Task to complete :: Output the stretch of lines from the start of the entries through the line containing "I love your inn" as a JSON list of strings, one string per line, and leave out any blank lines.

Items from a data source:
* * * *
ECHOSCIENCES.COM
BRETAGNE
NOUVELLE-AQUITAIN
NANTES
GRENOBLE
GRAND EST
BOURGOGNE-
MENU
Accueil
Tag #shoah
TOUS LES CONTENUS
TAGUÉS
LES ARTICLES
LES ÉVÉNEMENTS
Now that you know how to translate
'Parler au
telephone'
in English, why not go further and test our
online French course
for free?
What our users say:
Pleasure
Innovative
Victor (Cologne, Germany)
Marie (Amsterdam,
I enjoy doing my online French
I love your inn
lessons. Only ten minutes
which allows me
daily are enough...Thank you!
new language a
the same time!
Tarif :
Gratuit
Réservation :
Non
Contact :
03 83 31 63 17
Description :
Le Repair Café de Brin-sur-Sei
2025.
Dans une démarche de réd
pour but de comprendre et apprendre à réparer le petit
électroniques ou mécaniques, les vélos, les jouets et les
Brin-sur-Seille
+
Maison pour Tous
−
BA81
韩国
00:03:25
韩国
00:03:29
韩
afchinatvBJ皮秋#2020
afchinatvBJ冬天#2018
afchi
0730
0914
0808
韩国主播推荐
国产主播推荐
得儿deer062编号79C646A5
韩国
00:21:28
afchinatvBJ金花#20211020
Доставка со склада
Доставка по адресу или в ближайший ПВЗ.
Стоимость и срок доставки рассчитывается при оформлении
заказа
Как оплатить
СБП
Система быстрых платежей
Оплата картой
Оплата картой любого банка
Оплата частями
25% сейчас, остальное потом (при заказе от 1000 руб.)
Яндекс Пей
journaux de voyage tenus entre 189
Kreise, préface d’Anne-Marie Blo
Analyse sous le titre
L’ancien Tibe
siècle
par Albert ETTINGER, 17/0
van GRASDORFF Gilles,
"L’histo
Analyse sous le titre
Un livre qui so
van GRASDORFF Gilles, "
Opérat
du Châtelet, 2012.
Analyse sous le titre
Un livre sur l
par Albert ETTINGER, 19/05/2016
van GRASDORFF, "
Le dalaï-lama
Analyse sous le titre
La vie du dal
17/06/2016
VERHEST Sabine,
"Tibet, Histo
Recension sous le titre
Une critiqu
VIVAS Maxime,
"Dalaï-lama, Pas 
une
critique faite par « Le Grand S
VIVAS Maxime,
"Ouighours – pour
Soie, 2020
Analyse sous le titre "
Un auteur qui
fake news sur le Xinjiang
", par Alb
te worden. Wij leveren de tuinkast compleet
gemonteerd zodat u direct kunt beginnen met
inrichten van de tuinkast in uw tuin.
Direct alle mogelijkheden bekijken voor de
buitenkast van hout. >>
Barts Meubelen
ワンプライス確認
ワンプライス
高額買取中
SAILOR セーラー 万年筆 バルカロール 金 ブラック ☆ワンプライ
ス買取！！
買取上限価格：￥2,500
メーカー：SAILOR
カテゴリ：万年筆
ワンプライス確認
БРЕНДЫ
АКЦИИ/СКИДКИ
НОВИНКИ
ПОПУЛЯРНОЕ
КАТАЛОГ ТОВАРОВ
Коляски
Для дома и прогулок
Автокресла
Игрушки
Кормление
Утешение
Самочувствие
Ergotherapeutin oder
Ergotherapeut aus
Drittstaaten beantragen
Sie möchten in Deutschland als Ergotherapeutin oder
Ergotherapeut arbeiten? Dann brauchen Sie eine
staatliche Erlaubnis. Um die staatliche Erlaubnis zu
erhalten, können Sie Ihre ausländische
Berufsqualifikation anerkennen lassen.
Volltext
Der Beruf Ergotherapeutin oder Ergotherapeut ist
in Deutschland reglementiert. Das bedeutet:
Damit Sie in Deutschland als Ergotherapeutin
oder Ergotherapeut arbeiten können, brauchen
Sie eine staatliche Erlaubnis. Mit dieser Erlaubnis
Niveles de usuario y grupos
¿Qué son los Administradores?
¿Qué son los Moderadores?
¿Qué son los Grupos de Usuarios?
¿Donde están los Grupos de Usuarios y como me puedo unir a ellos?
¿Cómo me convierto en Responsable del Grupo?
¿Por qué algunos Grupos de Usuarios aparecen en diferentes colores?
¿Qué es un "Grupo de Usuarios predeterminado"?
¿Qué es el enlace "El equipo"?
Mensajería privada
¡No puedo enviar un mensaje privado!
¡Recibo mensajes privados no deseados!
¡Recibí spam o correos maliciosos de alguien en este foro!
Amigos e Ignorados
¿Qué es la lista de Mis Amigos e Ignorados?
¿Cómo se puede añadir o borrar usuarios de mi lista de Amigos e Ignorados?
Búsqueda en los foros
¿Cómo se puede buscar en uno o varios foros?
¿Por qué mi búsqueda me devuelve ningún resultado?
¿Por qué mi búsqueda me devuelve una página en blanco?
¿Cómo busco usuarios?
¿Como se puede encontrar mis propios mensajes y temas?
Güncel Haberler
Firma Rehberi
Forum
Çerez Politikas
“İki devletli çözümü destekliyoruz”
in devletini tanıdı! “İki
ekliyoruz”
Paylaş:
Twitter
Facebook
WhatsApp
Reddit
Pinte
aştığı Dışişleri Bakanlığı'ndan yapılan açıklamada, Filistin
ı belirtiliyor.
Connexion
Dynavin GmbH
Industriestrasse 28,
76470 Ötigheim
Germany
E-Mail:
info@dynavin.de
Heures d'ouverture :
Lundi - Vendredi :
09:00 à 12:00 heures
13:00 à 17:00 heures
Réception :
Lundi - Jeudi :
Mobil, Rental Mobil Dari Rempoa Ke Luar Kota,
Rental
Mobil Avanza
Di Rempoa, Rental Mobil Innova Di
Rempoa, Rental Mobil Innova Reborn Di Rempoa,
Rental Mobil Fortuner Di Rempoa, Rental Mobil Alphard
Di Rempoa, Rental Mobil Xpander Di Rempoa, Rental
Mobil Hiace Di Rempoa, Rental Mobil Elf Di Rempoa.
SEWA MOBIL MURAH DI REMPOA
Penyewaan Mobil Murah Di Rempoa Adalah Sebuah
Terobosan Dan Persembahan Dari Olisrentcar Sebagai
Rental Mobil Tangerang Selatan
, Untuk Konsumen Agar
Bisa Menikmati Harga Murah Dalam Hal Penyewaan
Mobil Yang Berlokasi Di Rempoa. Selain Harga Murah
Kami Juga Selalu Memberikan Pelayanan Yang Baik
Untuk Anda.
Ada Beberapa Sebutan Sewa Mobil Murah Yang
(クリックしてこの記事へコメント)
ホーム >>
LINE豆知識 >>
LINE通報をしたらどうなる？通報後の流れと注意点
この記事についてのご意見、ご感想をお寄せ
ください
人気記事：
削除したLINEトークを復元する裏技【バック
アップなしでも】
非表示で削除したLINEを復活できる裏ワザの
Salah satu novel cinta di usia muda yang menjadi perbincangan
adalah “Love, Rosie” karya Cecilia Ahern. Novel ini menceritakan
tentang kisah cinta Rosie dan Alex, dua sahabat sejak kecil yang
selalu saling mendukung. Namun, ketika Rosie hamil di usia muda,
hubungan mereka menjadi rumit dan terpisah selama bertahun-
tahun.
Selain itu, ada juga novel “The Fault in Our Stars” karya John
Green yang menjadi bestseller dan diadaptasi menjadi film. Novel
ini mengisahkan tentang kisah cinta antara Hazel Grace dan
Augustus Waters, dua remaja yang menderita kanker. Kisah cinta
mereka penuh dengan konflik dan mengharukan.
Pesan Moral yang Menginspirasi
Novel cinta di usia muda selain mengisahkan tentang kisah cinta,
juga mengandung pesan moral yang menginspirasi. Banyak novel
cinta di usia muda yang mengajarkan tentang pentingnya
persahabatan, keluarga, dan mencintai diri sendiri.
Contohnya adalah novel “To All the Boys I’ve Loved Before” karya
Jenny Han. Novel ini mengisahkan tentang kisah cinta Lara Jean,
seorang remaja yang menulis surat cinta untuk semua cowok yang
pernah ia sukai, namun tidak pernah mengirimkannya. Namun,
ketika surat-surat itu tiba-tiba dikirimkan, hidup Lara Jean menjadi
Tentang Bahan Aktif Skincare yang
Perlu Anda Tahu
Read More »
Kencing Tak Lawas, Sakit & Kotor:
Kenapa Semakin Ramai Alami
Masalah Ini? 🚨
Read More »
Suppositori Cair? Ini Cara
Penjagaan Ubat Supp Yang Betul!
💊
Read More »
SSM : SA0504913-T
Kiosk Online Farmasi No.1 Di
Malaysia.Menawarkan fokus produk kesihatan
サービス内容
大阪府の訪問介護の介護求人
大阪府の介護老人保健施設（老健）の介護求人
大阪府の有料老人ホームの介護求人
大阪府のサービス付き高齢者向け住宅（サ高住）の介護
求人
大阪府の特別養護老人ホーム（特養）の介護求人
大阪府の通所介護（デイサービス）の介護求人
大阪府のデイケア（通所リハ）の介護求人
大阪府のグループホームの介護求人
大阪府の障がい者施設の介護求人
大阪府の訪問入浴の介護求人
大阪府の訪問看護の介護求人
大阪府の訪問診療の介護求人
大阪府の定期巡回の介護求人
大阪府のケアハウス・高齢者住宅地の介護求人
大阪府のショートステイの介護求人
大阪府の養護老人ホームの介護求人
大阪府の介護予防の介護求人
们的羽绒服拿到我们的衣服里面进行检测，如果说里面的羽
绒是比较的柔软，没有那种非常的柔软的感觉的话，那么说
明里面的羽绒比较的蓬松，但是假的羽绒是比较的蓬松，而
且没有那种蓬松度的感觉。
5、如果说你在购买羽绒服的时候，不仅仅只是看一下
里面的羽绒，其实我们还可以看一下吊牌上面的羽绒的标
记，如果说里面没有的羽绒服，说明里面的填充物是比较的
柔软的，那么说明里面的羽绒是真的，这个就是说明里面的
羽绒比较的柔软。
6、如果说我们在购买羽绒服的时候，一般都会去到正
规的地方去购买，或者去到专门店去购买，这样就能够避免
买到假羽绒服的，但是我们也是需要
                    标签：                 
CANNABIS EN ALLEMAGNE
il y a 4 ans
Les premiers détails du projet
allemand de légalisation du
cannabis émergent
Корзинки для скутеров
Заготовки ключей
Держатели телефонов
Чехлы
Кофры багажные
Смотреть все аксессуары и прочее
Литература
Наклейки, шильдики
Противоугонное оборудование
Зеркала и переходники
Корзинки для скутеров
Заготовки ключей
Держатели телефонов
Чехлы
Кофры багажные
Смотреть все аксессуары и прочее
* * * *
Task result ::
[
  "ECHOSCIENCES.COM",
  "BRETAGNE",
  "NOUVELLE-AQUITAIN",
  "NANTES",
  "GRENOBLE",
  "GRAND EST",
  "BOURGOGNE-",
  "MENU",
  "Accueil",
  "Tag #shoah",
  "TOUS LES CONTENUS",
  "TAGUÉS",
  "LES ARTICLES",
  "LES ÉVÉNEMENTS",
  "Now that you know how to translate",
  "'Parler au",
  "telephone'",
  "in English, why not go further and test our",
  "online French course",
  "for free?",
  "What our users say:",
  "Pleasure",
  "Innovative",
  "Victor (Cologne, Germany)",
  "Marie (Amsterdam,",
  "I enjoy doing my online French",
  "I love your inn"
]